Enfin, c’est par le live de la création de Shadows par le flûtiste Dagmar Becker, Wolfgang Meyer à la clarinette, le Südwestfunk Sinfonieorchester, dirigés par Hans Zenderen mars 1996 à Baden-Baden, que s’achève ce très beau disque. Dix vents dialoguent avec leurs ombres : les bois y sont celles de la flûte, les cuivres celles de la clarinette, divers jeux se répondant au sein des percussions, avec un célesta savamment utilisé, et l’ensemble lui-même s’entoure des entrelacs d’une délicate et géniale spatialisation. Les propositions de chaque instrument ou groupe d’instruments se prolongent en des commentaires partagés, des distorsions, des développements, ou au contraire des fragmentations, accumulant un nouveau matériel, ombre du premier, qui génère lui aussi des ramifications jusqu’à devenir ombre lui-même et ainsi de suite. Le premier mouvement fait figure de brève exposition, comme une présentation des rôles, pour ainsi dire, la flûte s’autoproclamant soliste alors que la clarinette suit son ombre (le piccolo) en y opposant une riche ornementation. Les percussions viennent porter la distribution et l’équilibre initiaux à un nouveau degré de projection (créant ainsi l’ombre des ombres, etc.), dans le second mouvement, nettement plus rythmique. Enfin, après une sorte de prélude des cordes, le troisième mouvement s’achève sur une cadence très étirée des personnages timbriques de départ, grosse caisse et célesta venant conclure un effilochage tout en demi-teinte.

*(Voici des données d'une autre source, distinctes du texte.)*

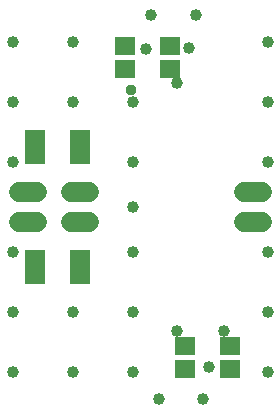
<source format=gbr>
G04 EAGLE Gerber X2 export*
%TF.Part,Single*%
%TF.FileFunction,Soldermask,Bot,1*%
%TF.FilePolarity,Negative*%
%TF.GenerationSoftware,Autodesk,EAGLE,9.0.0*%
%TF.CreationDate,2018-04-26T05:51:29Z*%
G75*
%MOMM*%
%FSLAX34Y34*%
%LPD*%
%AMOC8*
5,1,8,0,0,1.08239X$1,22.5*%
G01*
%ADD10R,1.703200X1.503200*%
%ADD11R,1.803200X3.003200*%
%ADD12C,1.727200*%
%ADD13C,1.009600*%
%ADD14C,0.959600*%


D10*
X174625Y69825D03*
X174625Y50825D03*
X212725Y69825D03*
X212725Y50825D03*
X161925Y304825D03*
X161925Y323825D03*
X123825Y304825D03*
X123825Y323825D03*
D11*
X47675Y238125D03*
X85675Y238125D03*
X47675Y136525D03*
X85675Y136525D03*
D12*
X224155Y174625D02*
X239395Y174625D01*
X239395Y200025D02*
X224155Y200025D01*
X93345Y174625D02*
X78105Y174625D01*
X78105Y200025D02*
X93345Y200025D01*
X48895Y174625D02*
X33655Y174625D01*
X33655Y200025D02*
X48895Y200025D01*
D13*
X244475Y327025D03*
X130175Y98425D03*
X130175Y47625D03*
X130175Y225425D03*
X130175Y276225D03*
X244475Y276225D03*
X244475Y98425D03*
X244475Y225425D03*
X244475Y149225D03*
X244475Y47625D03*
X130175Y149225D03*
X130175Y187325D03*
X141475Y321025D03*
X177500Y322500D03*
X195000Y52500D03*
X79375Y327025D03*
X28575Y327025D03*
X28575Y276225D03*
X79375Y98425D03*
X79375Y276225D03*
X28575Y98425D03*
X79375Y47625D03*
X28575Y47625D03*
X28575Y225425D03*
X28575Y149225D03*
X152500Y25000D03*
X167500Y82500D03*
X190000Y25000D03*
X207500Y82500D03*
X183500Y350000D03*
X167500Y292500D03*
X146000Y350000D03*
D14*
X129000Y287000D03*
M02*

</source>
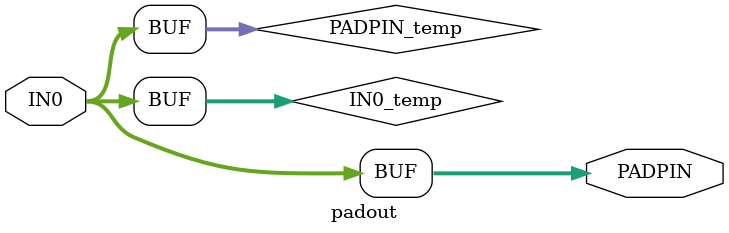
<source format=v>
module padout(IN0,PADPIN);
  parameter M = 7;
  parameter N = 0;
  parameter SLIM_FLAG = 0;
  parameter OUTDRIVE = "4MA";
  parameter
        d_IN0 = 0,
        d_PADPIN = 1;
  input [M:N] IN0;
  output [M:N] PADPIN;
  wire [M:N] IN0_temp;
  reg [M:N] PADPIN_temp;
  assign #(d_IN0) IN0_temp = IN0;
  assign #(d_PADPIN) PADPIN = PADPIN_temp;
  always
    @(IN0_temp)
      PADPIN_temp = IN0_temp;
endmodule

</source>
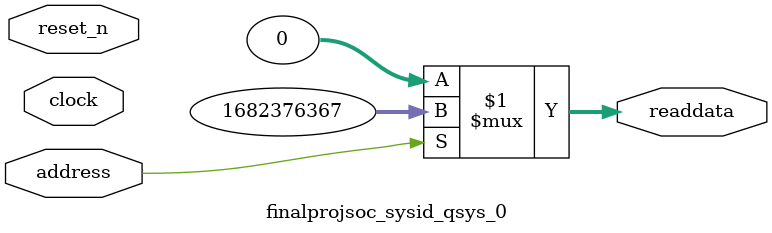
<source format=v>



// synthesis translate_off
`timescale 1ns / 1ps
// synthesis translate_on

// turn off superfluous verilog processor warnings 
// altera message_level Level1 
// altera message_off 10034 10035 10036 10037 10230 10240 10030 

module finalprojsoc_sysid_qsys_0 (
               // inputs:
                address,
                clock,
                reset_n,

               // outputs:
                readdata
             )
;

  output  [ 31: 0] readdata;
  input            address;
  input            clock;
  input            reset_n;

  wire    [ 31: 0] readdata;
  //control_slave, which is an e_avalon_slave
  assign readdata = address ? 1682376367 : 0;

endmodule



</source>
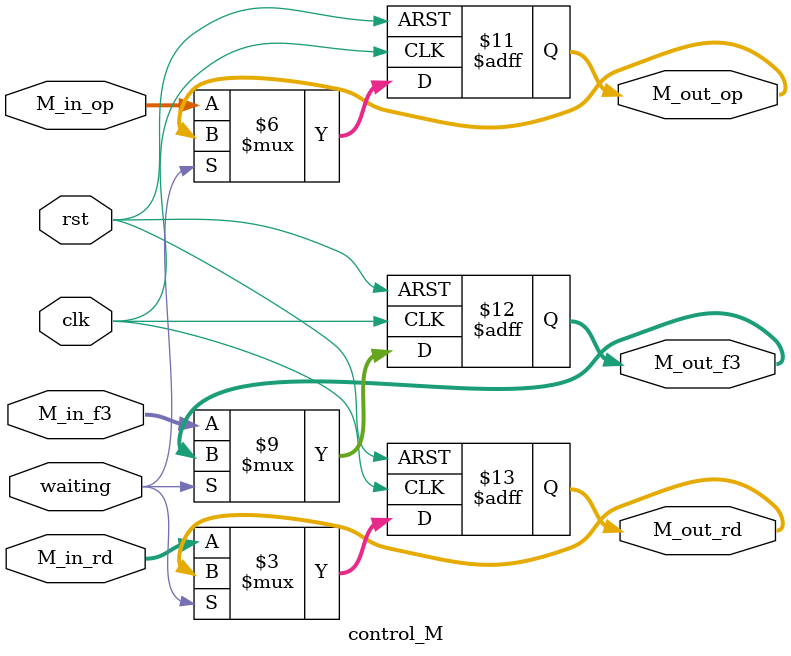
<source format=v>
module control_M(input wire clk,
                 input wire rst,
                 input wire [6:0] M_in_op,
                 input wire [2:0] M_in_f3,
                 input wire [4:0] M_in_rd,
                 input wire waiting,
                 output reg [6:0] M_out_op,
                 output reg [2:0] M_out_f3,
                 output reg [4:0] M_out_rd);
    
    always@(posedge clk or posedge rst)
    begin
        if (rst)
        begin
            M_out_f3 <= 3'b0;
            M_out_op <= 7'b0;
            M_out_rd <= 5'b0;
        end
        else 
        begin
            if (waiting) 
            begin
                M_out_f3 <= M_out_f3;
                M_out_op <= M_out_op;
                M_out_rd <= M_out_rd;
            end
            else 
            begin
                M_out_f3 <= M_in_f3;
                M_out_op <= M_in_op;
                M_out_rd <= M_in_rd;
            end
        end
    end
endmodule

</source>
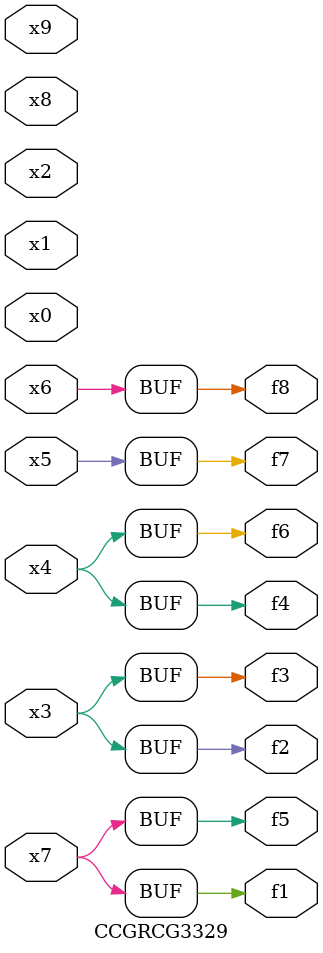
<source format=v>
module CCGRCG3329(
	input x0, x1, x2, x3, x4, x5, x6, x7, x8, x9,
	output f1, f2, f3, f4, f5, f6, f7, f8
);
	assign f1 = x7;
	assign f2 = x3;
	assign f3 = x3;
	assign f4 = x4;
	assign f5 = x7;
	assign f6 = x4;
	assign f7 = x5;
	assign f8 = x6;
endmodule

</source>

Cette œuvre est étonnement séduisante, invitant l’auditeur qu’elle encercle à voyager avec le son, d’une façon très jouissive.

Voici le disque idéal pour quiconque désirerait aborder l’univers de Péter Eötvös, que l’on pourra approfondir par l’écoute de son Œuvre pour voix disponible chez le même éditeur, de l’opéra Trois sœurs paru chez Deutsche Grammophon, et de sa musique électronique.